**PROMPT**
Answer the following questions using the abstract on magnetic separation of upconverting nanophosphors.
1. What is the size of the bioconjugated NaYF4: Yb3+, Er3+-nanophosphors?
2. Which traditional purification method is named as cumbersome?
3. When were the UCNPs eluted from the HGMS-column?

**SOURCE EXTRACT**
High gradient magnetic separation of upconverting lanthanide nanophosphors based on their intrinsic paramagnetism

Photon upconverting nanophosphors (UCNPs) have the unique luminescent property of converting low-energy infrared light into visible emission which can be widely utilized in nanoreporter and imaging applications. For the use as reporters in these applications, the UCNPs must undergo a series of surface modification and bioconjugation reactions. Efficient purification methods are required to remove the excess reagents and biomolecules from the nanophosphor solution after each step to yield highly responsive reporters for sensitive bioanalytical assays. However, as the particle size of the UCNPs approaches the size of biomolecules, the handling of these reporters becomes cumbersome with traditional purification methods such as centrifugation. Here we introduce a novel approach for purification of bioconjugated 32-nm NaYF4: Yb3+, Er3+-nanophosphors from excess unbound biomolecules utilizing high gradient magnetic separation (HGMS)-system constructed from permanent super magnets which produce magnetic gradients in a magnetizable steel wool matrix amplifying the magnetic field. The non-magnetic biomolecules flowed straight through the magnetized HGMS-column while the UCNPs were eluted only after the magnetic field was removed. In the UCNPs the luminescent centers, i.e., lanthanide-ion dopants are responsible for the strong upconversion luminescence, but in addition they are also paramagnetic. In this study we have shown that the presence of these weakly paramagnetic luminescent lanthanides actually also enables the use of HGMS to capture the UCNPs without incorporating additional optically inactive magnetic core into them.

(Saved entries)
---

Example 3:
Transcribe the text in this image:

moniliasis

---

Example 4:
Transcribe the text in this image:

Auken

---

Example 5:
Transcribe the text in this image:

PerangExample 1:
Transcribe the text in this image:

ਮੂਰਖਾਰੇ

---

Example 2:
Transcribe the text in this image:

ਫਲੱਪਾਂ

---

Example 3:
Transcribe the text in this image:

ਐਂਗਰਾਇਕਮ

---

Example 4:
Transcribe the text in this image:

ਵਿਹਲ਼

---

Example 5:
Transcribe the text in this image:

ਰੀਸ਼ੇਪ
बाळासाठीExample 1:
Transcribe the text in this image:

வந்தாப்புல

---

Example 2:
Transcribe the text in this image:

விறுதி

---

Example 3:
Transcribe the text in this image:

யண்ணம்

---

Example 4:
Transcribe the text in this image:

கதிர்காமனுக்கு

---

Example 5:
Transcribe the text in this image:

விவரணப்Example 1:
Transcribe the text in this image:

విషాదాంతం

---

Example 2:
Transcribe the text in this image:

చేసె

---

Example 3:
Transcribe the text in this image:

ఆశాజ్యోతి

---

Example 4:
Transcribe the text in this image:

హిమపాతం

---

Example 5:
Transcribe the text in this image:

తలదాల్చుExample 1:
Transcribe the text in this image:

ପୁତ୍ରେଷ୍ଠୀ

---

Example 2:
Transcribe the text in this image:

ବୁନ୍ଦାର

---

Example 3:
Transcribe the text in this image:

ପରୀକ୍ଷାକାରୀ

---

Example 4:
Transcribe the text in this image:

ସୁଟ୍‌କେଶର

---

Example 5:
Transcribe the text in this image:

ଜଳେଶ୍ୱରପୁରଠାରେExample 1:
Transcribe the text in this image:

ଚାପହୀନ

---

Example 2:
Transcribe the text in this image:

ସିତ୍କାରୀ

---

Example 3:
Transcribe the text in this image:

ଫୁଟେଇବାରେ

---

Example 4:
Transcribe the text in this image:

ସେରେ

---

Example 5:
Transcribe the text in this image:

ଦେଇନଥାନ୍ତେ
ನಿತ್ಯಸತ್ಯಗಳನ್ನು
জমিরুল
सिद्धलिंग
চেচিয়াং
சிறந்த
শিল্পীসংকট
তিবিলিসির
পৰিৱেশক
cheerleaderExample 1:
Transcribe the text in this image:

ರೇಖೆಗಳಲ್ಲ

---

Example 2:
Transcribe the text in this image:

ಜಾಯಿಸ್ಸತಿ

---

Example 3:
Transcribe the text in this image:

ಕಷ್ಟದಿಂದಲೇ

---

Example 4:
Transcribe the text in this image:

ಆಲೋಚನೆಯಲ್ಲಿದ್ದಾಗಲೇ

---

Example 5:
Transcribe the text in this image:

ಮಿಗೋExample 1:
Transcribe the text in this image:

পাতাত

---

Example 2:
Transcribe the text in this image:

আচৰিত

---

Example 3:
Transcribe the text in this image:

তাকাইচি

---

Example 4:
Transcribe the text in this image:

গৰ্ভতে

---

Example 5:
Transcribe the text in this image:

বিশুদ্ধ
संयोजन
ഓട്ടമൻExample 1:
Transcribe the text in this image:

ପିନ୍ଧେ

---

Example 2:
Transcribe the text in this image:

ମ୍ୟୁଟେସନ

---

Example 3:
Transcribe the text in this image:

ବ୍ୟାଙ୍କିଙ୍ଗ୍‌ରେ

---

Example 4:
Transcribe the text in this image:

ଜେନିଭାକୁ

**ANSWER FOR THIS EXERCISE**
1. 32 nm.
2. Centrifugation.
3. Only after the magnetic field was removed.